TEXT BLOCK »
***

RFID will play a greater role in the supply chain
Staff -- Logistics Management, 7/1/2002
Analysts at Allied Business Intelligence of Oyster Bay, N.Y., a well-known technology think tank, are predicting that the market for radio-frequency identification (RFID) devices will experience a sharp increase in sales over the next five years as companies look to deploy that technology in the supply chain.
RFID equipment includes transponders and related hardware and systems. Transponders, often simply called "tags," basically consist of an integrated circuit and an antenna. "Passive" tags rely on an outside power source to read the signal, while "active" tags have their own batteries. Because transponders transmit signals to a reader that notes their location, this technology is being adopted as a means of marking and tracking trailers and containers throughout the supply chain.
Because RFID holds such promise for supply chain applications, Allied Business analysts expect that supply chain and asset management applications together will account for two-thirds of all transponder shipments over the next five years. Nineteen percent of the transponders shipped this past year were bought for supply chain applications alone. Supply chain-related sales will account for 46 percent of the market in 2007, they predict.
According to the company's forecasts, transponder manufacturers will ship 323 million units in 2002, and that number will jump to 1.6 billion in 2007. Total sales of RFID equipment are forecast to double from about $500 million today to about $1.1 billion by 2007.

***

[Stored entries]
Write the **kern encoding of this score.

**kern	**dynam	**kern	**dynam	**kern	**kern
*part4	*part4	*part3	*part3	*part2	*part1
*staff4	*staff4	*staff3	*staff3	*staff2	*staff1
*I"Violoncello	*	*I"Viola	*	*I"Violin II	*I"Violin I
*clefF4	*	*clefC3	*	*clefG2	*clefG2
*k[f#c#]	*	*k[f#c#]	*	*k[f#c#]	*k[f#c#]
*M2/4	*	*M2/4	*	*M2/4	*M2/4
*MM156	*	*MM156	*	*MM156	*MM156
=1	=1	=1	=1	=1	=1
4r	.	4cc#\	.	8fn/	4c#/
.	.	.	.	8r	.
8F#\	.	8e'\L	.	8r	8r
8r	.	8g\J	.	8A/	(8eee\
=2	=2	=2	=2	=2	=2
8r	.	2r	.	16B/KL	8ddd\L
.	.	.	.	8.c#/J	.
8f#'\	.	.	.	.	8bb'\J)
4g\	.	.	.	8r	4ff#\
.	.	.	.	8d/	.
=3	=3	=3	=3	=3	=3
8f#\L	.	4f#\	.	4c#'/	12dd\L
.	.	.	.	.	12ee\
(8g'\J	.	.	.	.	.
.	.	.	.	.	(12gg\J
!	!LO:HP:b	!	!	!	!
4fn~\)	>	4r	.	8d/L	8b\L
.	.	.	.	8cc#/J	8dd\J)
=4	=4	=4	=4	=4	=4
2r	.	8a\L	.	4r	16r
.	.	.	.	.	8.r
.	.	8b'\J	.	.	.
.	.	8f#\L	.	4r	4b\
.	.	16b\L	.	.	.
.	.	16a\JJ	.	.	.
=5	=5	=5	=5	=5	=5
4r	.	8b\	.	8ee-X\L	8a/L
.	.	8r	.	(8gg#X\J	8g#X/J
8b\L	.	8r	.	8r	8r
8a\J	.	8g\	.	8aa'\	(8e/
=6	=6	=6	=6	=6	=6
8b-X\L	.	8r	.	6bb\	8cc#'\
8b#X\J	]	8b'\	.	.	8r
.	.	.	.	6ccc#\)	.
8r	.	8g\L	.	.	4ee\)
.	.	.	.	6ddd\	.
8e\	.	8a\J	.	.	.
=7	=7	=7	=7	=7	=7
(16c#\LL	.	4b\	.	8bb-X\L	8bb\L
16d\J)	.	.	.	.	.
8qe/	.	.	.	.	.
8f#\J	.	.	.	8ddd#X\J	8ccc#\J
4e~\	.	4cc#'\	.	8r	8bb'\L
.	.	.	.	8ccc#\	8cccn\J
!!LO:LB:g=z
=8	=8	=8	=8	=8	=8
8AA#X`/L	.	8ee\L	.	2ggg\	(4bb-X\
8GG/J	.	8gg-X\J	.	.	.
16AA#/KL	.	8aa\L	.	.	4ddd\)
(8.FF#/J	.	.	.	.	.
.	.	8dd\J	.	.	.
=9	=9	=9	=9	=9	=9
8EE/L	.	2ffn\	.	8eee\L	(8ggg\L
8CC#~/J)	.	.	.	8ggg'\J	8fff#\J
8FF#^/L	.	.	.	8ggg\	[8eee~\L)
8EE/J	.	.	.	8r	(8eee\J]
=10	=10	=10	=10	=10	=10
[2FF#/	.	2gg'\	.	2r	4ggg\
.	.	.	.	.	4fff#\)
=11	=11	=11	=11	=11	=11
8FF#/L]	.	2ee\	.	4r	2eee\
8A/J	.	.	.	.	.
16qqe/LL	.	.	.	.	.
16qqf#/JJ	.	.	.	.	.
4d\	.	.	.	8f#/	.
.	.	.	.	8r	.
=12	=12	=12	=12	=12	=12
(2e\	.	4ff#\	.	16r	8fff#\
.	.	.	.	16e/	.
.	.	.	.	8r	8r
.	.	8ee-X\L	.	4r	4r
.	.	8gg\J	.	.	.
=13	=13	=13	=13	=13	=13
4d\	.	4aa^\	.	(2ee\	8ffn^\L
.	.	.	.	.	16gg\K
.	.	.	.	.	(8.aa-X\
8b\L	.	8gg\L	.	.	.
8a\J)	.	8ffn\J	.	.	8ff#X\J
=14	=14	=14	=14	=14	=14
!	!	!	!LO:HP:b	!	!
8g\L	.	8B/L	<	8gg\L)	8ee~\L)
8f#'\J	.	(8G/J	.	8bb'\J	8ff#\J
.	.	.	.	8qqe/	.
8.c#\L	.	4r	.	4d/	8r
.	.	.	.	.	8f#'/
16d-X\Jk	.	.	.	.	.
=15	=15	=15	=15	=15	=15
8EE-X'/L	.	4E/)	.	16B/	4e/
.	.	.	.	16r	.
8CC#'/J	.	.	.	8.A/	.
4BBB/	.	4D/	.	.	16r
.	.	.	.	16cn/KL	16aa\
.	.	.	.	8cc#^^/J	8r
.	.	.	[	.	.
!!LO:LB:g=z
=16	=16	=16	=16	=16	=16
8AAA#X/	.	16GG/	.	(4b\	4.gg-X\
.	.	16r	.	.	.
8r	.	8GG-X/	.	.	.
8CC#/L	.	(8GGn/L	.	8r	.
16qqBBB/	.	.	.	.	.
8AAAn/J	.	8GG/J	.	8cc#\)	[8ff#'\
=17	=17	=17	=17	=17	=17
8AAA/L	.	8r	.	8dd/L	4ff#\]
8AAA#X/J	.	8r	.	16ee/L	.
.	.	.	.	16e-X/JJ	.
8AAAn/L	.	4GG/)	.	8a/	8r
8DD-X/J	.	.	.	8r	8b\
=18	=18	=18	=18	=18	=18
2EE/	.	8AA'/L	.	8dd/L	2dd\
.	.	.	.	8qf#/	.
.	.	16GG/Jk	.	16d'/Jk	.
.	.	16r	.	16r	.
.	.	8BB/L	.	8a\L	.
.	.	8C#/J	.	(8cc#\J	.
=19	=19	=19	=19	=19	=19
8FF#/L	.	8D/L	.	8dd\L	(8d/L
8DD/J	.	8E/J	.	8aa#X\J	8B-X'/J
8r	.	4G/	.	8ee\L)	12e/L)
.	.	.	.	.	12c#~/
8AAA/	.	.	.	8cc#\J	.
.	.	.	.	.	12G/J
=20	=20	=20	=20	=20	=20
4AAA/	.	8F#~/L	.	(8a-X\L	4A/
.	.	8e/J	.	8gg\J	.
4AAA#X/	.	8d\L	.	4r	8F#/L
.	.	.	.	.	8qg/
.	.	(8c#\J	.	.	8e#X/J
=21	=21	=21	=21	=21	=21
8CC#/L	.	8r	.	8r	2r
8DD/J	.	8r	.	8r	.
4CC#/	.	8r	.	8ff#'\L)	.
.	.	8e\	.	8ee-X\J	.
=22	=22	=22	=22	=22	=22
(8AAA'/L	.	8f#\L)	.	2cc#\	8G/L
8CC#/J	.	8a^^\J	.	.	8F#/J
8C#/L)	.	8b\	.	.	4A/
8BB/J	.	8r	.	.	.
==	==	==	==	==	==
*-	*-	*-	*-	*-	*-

***

YOUR GOAL » Translate this sentence from the article on RFID in the supply chain into Spanish: "RFID equipment includes transponders and related hardware and systems."

TASK ANSWER » El equipo de RFID incluye transpondedores y hardware y sistemas relacionados.